:: Exercise materials ::
>>>>

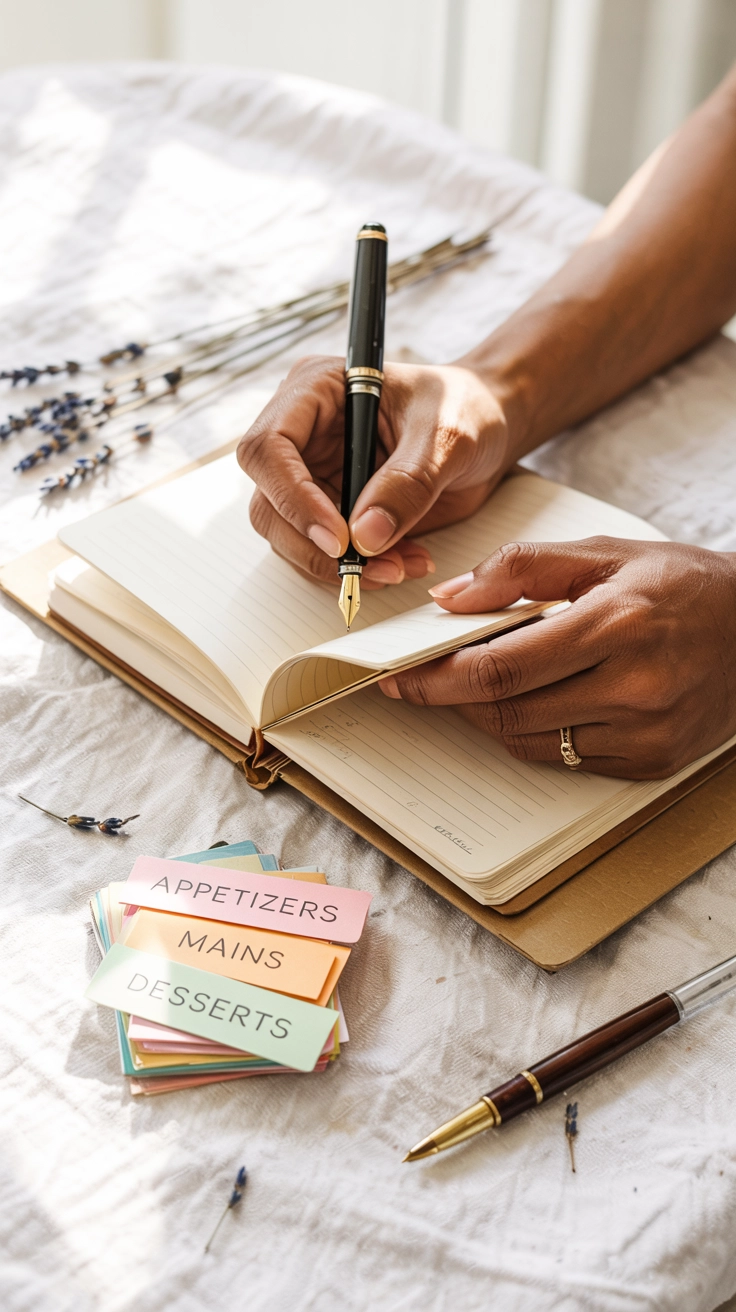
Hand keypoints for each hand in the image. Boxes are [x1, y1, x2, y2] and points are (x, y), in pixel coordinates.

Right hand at [237, 355, 511, 587]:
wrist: (488, 427)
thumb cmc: (466, 408)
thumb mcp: (447, 436)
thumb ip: (408, 482)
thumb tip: (364, 537)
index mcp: (315, 391)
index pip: (269, 448)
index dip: (293, 498)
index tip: (338, 537)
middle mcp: (302, 434)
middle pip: (269, 502)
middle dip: (316, 546)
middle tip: (371, 568)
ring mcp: (312, 475)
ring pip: (292, 537)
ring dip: (340, 565)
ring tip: (400, 566)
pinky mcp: (331, 510)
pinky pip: (325, 552)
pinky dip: (360, 569)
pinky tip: (403, 562)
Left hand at [378, 537, 735, 778]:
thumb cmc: (682, 584)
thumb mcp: (605, 554)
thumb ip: (523, 569)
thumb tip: (451, 600)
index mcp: (616, 625)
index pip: (498, 668)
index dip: (436, 678)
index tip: (398, 676)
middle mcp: (633, 687)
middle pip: (506, 710)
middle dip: (451, 697)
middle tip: (421, 680)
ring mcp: (645, 733)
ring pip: (529, 740)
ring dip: (489, 715)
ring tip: (477, 684)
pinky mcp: (652, 762)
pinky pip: (565, 758)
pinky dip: (534, 732)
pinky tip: (535, 702)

<<<<

:: Work item ::
Everything from the first line of the entries through the line that contains "thumb ip: (523, 569)" is to be reproduced exactly, except the pictures.

:: Task response ::
Hand keypoints for each hand in the image. Boxes are [x1, y1, x2, y2] and points are (x, y), in pixel coordinates.

Right hand at [237, 355, 511, 587]:
wrist: (488, 427)
thumb cmc: (466, 408)
thumb mcp: (447, 436)
thumb ip: (408, 482)
thumb tip: (364, 537)
index mcp: (315, 391)
index pip: (269, 448)
index dip: (293, 498)
index tip: (338, 537)
middle mcp: (302, 434)
middle pip: (269, 502)
middle dip: (316, 546)
middle tip: (371, 568)
ring mcp: (312, 475)
ring pip: (292, 537)
ring dip: (340, 565)
ring tip: (400, 566)
pinky mcp: (331, 510)
pinky pip: (325, 552)
pinky dip: (360, 569)
pinky tip: (403, 562)
Left hand at [378, 537, 735, 778]:
thumb cmc: (682, 584)
thumb mcp: (605, 554)
thumb ip: (523, 569)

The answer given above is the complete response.